When you reach the line containing "Krvavé maltské podzemí a tajemná Petra" in the data below, begin returning lines exactly as written, and stop once the line containing "1) LE JUGE EST" has been returned.

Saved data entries
——
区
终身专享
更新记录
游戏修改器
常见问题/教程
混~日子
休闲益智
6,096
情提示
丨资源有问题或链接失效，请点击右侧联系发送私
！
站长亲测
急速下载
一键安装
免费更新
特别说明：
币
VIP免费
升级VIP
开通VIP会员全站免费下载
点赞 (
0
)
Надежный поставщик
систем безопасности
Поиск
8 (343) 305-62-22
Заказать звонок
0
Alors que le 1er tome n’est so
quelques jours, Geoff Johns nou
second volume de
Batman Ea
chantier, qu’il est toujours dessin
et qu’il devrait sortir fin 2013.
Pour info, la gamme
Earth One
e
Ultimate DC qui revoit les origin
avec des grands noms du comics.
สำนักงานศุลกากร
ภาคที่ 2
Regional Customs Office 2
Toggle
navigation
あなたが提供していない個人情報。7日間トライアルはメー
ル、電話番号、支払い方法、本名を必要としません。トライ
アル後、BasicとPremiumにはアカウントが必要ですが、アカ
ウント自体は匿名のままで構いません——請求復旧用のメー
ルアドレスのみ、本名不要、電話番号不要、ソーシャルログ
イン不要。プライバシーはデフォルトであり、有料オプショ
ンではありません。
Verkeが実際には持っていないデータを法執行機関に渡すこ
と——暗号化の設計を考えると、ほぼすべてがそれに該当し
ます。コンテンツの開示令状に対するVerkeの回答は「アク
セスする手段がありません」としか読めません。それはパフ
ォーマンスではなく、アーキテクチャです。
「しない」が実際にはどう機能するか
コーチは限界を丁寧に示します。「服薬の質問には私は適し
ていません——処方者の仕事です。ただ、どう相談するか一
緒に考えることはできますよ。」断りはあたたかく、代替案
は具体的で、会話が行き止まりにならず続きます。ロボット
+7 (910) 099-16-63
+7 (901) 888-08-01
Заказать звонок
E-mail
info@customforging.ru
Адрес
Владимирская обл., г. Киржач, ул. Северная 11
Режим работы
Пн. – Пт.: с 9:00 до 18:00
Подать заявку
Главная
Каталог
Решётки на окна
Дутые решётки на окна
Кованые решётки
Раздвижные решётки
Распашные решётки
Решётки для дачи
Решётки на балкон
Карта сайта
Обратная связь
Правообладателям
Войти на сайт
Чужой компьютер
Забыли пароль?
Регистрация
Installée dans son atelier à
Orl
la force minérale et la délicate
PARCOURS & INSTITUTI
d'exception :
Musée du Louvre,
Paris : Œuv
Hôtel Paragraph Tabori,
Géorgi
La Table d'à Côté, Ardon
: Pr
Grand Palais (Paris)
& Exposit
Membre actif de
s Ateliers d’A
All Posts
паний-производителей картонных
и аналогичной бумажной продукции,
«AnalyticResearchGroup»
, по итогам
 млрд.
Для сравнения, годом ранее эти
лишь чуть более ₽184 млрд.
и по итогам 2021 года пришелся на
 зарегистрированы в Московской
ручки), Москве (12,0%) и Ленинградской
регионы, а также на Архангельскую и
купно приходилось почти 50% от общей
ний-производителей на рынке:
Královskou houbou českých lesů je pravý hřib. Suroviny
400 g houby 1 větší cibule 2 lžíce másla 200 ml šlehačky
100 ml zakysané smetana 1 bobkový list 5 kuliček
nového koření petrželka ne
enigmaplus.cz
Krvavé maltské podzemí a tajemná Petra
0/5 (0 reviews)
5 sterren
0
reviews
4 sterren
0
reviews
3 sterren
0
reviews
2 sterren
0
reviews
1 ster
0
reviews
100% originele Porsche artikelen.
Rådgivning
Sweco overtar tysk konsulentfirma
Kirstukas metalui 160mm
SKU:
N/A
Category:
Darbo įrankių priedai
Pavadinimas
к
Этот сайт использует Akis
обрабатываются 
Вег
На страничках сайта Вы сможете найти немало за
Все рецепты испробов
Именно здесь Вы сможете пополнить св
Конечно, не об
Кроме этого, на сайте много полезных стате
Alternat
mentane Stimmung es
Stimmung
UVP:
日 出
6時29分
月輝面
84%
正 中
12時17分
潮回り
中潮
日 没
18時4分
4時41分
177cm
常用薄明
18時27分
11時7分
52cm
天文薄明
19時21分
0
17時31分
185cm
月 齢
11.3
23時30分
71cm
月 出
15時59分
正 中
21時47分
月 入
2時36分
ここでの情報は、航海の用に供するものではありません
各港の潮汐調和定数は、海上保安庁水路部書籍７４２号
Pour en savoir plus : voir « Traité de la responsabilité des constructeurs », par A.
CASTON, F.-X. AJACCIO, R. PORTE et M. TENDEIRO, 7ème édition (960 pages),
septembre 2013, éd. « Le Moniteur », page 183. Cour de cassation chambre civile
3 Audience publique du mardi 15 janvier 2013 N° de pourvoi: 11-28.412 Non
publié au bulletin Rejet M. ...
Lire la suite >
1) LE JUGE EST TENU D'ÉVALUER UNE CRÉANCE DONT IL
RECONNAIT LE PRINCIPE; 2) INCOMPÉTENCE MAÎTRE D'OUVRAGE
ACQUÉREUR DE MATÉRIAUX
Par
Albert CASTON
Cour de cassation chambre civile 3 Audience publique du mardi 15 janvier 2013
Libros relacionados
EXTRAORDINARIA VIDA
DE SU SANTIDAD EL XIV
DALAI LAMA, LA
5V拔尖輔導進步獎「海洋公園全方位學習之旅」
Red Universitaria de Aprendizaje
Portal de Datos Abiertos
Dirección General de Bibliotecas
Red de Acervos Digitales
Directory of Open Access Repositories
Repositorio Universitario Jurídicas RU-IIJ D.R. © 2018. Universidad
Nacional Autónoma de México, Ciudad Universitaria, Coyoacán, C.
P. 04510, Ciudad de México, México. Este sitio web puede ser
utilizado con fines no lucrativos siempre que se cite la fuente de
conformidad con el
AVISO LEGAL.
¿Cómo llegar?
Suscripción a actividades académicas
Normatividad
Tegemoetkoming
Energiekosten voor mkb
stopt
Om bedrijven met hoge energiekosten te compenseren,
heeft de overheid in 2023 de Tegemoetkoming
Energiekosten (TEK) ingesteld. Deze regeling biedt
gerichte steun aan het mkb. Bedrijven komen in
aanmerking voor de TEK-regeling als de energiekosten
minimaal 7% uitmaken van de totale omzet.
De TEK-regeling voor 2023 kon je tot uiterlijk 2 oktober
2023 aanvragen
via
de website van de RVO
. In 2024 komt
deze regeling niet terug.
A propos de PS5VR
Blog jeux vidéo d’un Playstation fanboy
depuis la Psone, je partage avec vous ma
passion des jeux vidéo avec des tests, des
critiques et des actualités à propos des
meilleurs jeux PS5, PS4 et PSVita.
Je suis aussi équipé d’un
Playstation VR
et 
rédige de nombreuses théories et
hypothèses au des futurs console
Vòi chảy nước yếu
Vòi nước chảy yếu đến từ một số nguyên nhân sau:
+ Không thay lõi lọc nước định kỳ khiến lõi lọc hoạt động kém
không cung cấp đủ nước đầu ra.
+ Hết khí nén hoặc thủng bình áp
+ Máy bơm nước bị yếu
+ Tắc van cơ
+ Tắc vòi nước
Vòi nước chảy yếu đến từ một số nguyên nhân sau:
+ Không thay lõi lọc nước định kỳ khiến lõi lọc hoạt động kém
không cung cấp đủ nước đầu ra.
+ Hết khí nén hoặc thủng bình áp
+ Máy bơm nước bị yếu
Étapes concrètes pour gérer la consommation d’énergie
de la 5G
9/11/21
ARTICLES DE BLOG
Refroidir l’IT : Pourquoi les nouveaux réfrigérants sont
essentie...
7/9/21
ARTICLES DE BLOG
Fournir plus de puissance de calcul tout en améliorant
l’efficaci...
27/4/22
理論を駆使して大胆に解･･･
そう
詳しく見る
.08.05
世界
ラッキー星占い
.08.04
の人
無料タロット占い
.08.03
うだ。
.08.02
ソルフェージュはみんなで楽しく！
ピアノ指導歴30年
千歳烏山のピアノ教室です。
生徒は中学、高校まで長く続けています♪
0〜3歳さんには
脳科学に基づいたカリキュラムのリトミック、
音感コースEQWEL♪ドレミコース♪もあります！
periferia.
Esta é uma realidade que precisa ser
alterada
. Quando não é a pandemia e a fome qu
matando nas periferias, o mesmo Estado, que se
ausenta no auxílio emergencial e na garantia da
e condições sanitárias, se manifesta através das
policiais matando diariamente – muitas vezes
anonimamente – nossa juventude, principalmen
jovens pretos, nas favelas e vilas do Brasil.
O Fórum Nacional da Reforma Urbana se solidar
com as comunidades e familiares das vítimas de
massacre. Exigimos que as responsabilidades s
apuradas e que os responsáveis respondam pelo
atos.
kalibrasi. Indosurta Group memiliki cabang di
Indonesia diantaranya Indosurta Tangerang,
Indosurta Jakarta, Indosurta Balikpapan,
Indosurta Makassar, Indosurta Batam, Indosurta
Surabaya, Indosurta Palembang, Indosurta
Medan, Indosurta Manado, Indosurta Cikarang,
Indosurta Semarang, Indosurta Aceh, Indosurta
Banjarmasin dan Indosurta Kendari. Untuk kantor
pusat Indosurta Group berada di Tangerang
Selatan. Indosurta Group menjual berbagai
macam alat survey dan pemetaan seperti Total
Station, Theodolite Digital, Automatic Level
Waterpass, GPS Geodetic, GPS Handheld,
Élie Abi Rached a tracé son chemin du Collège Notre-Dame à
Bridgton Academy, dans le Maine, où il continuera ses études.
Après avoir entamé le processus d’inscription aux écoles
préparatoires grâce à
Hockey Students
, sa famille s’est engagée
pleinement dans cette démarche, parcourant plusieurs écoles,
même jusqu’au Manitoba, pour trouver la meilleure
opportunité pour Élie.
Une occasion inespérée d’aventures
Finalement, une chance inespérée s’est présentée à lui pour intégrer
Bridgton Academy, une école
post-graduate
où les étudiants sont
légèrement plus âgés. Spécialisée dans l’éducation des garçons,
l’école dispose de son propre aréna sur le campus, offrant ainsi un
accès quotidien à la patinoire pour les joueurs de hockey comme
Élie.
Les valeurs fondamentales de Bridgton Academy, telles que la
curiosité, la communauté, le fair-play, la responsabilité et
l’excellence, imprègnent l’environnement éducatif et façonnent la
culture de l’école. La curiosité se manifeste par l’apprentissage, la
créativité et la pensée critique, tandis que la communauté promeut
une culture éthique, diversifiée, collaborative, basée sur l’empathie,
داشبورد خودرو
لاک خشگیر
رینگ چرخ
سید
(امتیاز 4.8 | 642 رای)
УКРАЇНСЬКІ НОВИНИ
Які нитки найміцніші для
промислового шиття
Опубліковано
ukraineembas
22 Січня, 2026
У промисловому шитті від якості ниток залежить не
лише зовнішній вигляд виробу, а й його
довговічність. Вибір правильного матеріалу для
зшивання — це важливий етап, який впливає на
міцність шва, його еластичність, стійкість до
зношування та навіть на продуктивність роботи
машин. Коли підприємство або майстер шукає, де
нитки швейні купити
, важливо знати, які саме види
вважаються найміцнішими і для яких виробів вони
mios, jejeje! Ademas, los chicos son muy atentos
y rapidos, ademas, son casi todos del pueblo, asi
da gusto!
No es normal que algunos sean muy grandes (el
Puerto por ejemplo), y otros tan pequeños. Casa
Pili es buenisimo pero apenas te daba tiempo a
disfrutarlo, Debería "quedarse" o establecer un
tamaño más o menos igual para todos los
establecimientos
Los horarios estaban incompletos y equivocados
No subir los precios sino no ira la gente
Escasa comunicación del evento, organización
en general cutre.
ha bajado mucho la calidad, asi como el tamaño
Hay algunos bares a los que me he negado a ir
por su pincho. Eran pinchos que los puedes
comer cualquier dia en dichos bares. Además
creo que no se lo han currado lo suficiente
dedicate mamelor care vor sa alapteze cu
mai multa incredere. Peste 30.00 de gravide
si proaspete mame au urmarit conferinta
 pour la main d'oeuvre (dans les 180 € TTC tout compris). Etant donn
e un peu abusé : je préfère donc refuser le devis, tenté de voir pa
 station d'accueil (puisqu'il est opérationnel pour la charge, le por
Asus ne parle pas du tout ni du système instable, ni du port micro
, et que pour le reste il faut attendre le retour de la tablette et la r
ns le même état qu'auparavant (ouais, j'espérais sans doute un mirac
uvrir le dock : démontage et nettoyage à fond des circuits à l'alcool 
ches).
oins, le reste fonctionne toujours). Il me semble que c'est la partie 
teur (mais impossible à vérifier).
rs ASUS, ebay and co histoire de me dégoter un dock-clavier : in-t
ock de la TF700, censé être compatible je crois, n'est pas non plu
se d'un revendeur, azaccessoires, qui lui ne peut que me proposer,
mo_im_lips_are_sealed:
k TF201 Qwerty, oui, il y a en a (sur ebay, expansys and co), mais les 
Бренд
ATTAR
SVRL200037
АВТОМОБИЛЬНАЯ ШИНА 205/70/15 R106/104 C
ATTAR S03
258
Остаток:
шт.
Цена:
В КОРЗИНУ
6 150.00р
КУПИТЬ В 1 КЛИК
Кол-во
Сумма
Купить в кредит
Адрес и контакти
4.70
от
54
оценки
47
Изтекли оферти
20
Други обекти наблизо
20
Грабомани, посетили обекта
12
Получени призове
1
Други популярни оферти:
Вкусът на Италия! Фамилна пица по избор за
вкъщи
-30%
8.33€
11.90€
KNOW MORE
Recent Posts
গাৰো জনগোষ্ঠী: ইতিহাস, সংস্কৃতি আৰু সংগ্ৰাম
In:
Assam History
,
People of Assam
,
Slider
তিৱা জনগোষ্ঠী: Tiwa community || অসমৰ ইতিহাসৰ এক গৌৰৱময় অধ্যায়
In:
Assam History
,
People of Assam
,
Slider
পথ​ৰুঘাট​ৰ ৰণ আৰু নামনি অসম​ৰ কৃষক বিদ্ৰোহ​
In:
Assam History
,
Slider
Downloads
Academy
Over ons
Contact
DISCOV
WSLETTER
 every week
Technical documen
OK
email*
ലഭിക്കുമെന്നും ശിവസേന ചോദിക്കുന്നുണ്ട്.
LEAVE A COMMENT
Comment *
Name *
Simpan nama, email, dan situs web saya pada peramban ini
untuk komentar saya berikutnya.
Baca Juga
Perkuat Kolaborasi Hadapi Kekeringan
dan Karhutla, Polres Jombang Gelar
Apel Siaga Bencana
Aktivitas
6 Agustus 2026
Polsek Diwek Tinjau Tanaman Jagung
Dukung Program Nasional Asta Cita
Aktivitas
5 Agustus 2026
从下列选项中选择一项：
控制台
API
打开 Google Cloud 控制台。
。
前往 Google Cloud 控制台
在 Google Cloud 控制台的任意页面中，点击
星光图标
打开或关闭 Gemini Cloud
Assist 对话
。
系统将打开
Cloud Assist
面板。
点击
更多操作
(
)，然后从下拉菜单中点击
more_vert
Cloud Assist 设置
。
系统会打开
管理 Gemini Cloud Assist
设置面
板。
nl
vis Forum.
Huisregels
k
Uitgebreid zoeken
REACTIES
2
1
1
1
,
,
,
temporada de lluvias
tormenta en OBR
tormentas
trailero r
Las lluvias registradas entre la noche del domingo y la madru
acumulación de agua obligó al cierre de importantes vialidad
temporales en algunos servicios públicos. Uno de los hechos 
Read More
——
• [Task result]
Krvavé maltské podzemí a tajemná Petra
0/5 (0 reviews)
5 sterren
0
reviews
4 sterren
0
reviews
3 sterren
0
reviews
2 sterren
0
reviews
1 ster
0
reviews
100% originele Porsche artikelen.
Rådgivning
Sweco overtar tysk konsulentfirma
Kirstukas metalui 160mm
SKU:
N/A
Category:
Darbo įrankių priedai
Pavadinimas
к
Этот сайт использует Akis
обрабатываются 
Вег
На страничках сайта Вы сможете найти немало за
Все рецепты испробов
Именно здесь Вы сможете пополнить св
Конечно, не об
Кроме этого, на сайте много полезных стате
Alternat
mentane Stimmung es
Stimmung
UVP:
日 出
6時29分
月輝面
84%
正 中
12時17分
潮回り
中潮
日 没
18時4分
4時41分
177cm
常用薄明
18時27分
11時7分
52cm
天文薄明
19時21分
0
17時31分
185cm
月 齢
11.3
23時30分
71cm
月 出
15時59分
正 中
21時47分
月 入
2時36分
ここでの情報は、航海の用に供するものではありません
各港の潮汐調和定数は、海上保安庁水路部書籍７４２号
Pour en savoir plus : voir « Traité de la responsabilité des constructeurs », par A.
CASTON, F.-X. AJACCIO, R. PORTE et M. TENDEIRO, 7ème édition (960 pages),
septembre 2013, éd. « Le Moniteur », page 183. Cour de cassation chambre civile
3 Audience publique du mardi 15 janvier 2013 N° de pourvoi: 11-28.412 Non
publié au bulletin Rejet M. ...
Lire la suite >
1) LE JUGE EST TENU D'ÉVALUER UNE CRÉANCE DONT IL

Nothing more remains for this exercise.